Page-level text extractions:
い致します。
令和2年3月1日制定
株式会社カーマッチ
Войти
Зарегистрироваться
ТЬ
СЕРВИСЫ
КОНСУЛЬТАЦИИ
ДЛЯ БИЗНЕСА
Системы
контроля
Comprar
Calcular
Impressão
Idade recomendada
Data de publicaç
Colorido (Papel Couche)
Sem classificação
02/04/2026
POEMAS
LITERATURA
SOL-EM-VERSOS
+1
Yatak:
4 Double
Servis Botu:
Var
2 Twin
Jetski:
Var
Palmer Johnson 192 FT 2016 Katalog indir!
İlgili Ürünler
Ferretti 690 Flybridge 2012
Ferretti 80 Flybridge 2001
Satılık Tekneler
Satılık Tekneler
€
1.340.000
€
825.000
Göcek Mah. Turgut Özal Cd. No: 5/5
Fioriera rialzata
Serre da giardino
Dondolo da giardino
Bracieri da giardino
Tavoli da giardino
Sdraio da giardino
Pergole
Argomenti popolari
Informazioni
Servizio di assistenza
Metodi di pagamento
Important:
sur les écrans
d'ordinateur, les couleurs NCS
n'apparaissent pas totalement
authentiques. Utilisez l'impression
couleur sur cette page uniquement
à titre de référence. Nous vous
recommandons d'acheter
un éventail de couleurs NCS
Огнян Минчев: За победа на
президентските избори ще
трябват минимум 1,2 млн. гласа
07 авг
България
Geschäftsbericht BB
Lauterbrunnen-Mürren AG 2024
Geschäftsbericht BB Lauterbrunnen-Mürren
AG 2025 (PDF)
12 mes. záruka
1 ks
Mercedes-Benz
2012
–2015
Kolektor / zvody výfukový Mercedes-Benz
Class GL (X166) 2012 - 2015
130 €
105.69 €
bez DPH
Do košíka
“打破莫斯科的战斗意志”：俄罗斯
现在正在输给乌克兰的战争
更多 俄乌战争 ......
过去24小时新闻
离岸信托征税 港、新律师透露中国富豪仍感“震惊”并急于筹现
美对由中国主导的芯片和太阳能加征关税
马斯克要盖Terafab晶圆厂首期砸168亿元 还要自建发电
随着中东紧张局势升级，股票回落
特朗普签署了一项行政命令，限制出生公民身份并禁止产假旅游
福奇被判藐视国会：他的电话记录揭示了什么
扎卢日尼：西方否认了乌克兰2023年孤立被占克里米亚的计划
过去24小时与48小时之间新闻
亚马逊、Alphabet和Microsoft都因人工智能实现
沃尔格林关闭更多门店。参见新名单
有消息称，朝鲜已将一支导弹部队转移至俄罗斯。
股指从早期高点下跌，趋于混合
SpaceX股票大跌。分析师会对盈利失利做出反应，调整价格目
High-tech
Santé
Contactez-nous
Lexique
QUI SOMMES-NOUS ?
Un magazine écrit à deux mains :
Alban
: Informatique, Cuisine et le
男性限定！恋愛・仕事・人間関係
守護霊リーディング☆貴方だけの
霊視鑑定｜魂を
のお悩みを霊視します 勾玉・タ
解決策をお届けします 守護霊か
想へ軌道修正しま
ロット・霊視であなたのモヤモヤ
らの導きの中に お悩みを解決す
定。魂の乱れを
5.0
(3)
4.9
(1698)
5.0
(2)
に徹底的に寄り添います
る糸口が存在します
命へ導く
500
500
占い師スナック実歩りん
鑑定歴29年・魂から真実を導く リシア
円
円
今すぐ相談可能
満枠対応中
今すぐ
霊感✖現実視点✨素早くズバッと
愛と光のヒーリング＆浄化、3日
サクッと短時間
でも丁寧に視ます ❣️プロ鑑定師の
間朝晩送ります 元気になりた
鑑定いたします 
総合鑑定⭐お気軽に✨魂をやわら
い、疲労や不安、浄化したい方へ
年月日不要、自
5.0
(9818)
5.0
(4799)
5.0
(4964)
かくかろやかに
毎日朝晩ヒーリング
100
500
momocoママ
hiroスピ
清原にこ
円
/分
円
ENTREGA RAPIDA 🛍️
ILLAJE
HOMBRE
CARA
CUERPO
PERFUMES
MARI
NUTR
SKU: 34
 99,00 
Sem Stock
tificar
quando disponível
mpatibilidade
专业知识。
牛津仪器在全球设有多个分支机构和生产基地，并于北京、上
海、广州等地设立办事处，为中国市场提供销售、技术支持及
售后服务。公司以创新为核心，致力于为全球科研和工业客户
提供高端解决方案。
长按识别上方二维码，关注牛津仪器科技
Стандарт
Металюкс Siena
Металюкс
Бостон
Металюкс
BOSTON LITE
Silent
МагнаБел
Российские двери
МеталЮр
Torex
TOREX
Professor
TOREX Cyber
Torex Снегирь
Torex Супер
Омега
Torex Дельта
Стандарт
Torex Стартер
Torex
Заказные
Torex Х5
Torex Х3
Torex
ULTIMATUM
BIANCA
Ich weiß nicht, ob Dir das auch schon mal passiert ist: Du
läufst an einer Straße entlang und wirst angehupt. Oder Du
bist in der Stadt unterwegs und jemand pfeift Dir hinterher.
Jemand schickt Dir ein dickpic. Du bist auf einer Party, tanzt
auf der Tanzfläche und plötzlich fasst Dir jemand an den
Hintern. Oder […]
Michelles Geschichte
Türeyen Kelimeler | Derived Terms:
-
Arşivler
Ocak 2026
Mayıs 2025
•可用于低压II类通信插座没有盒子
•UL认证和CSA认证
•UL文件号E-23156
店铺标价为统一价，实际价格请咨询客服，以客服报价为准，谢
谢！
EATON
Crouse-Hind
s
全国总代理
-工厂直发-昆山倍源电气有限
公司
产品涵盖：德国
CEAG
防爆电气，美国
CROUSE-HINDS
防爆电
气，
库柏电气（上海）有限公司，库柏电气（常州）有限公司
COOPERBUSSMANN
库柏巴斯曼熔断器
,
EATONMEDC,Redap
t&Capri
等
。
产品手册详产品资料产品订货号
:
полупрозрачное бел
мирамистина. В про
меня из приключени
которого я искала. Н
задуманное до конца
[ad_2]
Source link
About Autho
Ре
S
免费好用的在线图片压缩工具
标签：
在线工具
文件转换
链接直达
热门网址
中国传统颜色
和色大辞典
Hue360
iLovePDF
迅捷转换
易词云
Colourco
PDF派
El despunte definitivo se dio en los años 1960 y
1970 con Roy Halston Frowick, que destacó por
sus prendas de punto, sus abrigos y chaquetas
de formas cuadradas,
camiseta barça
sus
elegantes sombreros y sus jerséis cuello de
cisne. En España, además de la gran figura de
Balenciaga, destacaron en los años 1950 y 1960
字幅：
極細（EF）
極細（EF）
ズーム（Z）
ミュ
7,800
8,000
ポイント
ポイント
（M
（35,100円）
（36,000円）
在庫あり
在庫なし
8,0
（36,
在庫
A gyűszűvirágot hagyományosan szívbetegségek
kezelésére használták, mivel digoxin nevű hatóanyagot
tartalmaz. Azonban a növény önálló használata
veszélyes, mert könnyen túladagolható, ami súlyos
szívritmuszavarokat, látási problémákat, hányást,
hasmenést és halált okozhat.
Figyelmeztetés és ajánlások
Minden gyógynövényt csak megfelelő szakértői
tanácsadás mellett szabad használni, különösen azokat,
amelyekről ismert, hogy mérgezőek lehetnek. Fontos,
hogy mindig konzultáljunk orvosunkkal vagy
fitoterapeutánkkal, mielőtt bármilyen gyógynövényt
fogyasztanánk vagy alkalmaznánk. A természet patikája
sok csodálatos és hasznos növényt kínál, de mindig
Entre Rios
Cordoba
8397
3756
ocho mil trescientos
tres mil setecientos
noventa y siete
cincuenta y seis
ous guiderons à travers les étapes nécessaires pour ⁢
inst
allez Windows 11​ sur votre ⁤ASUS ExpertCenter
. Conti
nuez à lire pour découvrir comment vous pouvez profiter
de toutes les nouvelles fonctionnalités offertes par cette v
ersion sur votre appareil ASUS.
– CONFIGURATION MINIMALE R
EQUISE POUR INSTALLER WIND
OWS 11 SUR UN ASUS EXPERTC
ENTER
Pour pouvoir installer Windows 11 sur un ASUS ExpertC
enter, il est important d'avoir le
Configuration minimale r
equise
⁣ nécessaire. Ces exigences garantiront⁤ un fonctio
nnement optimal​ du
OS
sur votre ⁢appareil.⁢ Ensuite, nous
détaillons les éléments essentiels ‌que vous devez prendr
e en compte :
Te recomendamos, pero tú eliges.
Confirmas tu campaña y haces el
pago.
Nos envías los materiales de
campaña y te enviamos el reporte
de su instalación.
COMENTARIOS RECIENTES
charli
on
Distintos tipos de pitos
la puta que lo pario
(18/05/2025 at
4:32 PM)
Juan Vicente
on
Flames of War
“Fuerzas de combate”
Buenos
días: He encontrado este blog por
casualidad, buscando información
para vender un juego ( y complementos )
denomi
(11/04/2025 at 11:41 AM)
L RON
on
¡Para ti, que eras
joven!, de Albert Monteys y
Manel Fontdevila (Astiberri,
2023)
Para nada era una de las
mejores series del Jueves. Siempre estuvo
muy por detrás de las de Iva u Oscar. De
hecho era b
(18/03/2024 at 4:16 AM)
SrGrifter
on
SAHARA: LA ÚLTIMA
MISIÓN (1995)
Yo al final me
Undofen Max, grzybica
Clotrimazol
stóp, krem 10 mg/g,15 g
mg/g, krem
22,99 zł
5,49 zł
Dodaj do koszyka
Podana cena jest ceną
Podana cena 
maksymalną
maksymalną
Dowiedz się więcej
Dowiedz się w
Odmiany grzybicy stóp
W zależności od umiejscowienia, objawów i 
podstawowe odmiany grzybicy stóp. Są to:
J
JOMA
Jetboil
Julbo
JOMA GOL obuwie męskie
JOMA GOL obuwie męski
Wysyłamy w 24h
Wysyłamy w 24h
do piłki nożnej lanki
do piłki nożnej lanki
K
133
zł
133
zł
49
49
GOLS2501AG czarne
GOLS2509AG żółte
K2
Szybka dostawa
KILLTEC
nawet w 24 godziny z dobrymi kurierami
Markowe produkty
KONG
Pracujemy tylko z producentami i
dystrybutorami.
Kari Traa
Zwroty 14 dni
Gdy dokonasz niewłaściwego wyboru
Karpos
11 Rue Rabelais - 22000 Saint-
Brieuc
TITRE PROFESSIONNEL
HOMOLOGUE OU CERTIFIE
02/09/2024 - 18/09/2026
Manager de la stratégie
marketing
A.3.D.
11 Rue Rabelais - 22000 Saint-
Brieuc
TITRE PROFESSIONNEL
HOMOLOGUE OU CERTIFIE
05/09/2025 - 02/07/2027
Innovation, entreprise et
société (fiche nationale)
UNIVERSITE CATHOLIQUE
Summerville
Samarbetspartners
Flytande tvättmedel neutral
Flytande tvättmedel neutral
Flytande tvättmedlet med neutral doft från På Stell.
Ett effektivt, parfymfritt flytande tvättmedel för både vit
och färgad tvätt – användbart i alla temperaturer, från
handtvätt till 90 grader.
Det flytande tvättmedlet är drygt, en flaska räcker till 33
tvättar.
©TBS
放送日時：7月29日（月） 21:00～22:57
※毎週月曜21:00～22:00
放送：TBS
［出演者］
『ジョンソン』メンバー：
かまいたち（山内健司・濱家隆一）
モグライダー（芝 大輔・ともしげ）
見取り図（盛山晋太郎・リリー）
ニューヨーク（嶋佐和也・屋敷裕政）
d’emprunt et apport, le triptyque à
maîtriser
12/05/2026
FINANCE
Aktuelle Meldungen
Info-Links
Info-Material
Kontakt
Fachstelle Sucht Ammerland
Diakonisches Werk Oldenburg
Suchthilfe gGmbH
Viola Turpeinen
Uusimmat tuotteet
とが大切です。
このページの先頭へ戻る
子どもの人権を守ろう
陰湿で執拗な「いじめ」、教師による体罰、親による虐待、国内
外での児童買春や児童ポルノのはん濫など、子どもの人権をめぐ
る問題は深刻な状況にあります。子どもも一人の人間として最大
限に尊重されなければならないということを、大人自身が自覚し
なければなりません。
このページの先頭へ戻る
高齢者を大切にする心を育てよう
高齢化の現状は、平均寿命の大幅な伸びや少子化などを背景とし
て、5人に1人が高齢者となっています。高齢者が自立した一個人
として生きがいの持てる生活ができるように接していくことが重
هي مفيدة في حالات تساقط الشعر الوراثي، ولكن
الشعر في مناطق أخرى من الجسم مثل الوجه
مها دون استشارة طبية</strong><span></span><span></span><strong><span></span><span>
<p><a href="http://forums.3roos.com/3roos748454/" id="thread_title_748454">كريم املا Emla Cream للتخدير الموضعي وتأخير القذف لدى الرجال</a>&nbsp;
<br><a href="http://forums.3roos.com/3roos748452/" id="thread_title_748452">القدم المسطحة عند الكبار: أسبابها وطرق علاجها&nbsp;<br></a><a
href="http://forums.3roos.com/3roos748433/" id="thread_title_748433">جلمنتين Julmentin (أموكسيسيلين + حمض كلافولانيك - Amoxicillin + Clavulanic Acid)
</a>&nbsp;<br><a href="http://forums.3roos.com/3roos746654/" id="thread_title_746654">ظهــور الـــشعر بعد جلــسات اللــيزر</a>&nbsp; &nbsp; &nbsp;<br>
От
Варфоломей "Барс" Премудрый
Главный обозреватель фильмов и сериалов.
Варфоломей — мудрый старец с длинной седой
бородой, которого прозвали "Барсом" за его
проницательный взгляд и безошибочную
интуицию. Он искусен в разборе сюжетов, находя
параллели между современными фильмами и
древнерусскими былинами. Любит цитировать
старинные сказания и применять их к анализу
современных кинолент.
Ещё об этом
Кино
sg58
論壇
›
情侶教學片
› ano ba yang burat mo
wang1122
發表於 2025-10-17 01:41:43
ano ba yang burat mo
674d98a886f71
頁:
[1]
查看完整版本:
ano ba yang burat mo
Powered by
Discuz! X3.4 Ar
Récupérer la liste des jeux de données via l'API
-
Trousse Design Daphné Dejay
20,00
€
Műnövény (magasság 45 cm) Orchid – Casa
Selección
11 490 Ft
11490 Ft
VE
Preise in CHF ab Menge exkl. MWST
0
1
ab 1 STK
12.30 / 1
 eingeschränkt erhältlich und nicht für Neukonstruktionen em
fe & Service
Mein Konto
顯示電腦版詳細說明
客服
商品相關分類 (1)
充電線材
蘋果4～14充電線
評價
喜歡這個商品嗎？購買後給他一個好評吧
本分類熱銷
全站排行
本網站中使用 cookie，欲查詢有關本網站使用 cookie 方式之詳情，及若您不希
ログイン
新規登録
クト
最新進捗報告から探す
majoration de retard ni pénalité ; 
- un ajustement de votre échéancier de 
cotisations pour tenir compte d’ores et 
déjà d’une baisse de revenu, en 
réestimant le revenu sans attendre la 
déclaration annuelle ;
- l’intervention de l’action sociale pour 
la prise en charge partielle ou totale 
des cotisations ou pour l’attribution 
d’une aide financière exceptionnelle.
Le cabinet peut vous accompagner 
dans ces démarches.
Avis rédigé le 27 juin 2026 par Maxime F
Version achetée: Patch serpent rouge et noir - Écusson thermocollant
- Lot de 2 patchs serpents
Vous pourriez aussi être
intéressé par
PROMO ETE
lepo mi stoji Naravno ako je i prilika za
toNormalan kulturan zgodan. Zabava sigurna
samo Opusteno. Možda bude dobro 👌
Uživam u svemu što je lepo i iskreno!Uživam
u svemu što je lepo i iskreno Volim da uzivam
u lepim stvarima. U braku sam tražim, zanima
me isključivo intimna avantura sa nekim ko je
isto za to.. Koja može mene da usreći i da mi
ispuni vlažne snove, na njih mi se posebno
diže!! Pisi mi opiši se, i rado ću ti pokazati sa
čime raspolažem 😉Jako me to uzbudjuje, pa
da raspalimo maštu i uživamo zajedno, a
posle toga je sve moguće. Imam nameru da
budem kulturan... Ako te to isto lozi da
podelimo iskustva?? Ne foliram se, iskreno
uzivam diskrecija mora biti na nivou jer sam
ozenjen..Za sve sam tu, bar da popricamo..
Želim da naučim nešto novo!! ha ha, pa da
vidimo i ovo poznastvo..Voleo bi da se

• **JOB**
Each line from the one that holds "u lepim stvarima. U braku sam tražim, zanima" to the end of the records above should be transcribed exactly, both ends included.

• **REPLY**
u lepim stvarima. U braku sam tražim, zanima
me isključivo intimna avantura sa nekim ko je
isto za to.. Koja može mene da usreći i da mi
ispuni vlažne snove, na njih mi se posebno
diže!! Pisi mi opiši se, i rado ću ti pokazati sa
čime raspolažem 😉Jako me to uzbudjuje, pa
da raspalimo maštu i uživamo zajedno, a
posle toga je sve moguće. Imam nameru da
budem kulturan... Ako te to isto lozi da
podelimo iskustva?? Ne foliram se, iskreno
uzivam diskrecija mora biti na nivou jer sam
ozenjen..Za sve sam tu, bar da popricamo..
Želim da naučim nešto novo!! ha ha, pa da
vidimo i ovo poznastvo..Voleo bi da se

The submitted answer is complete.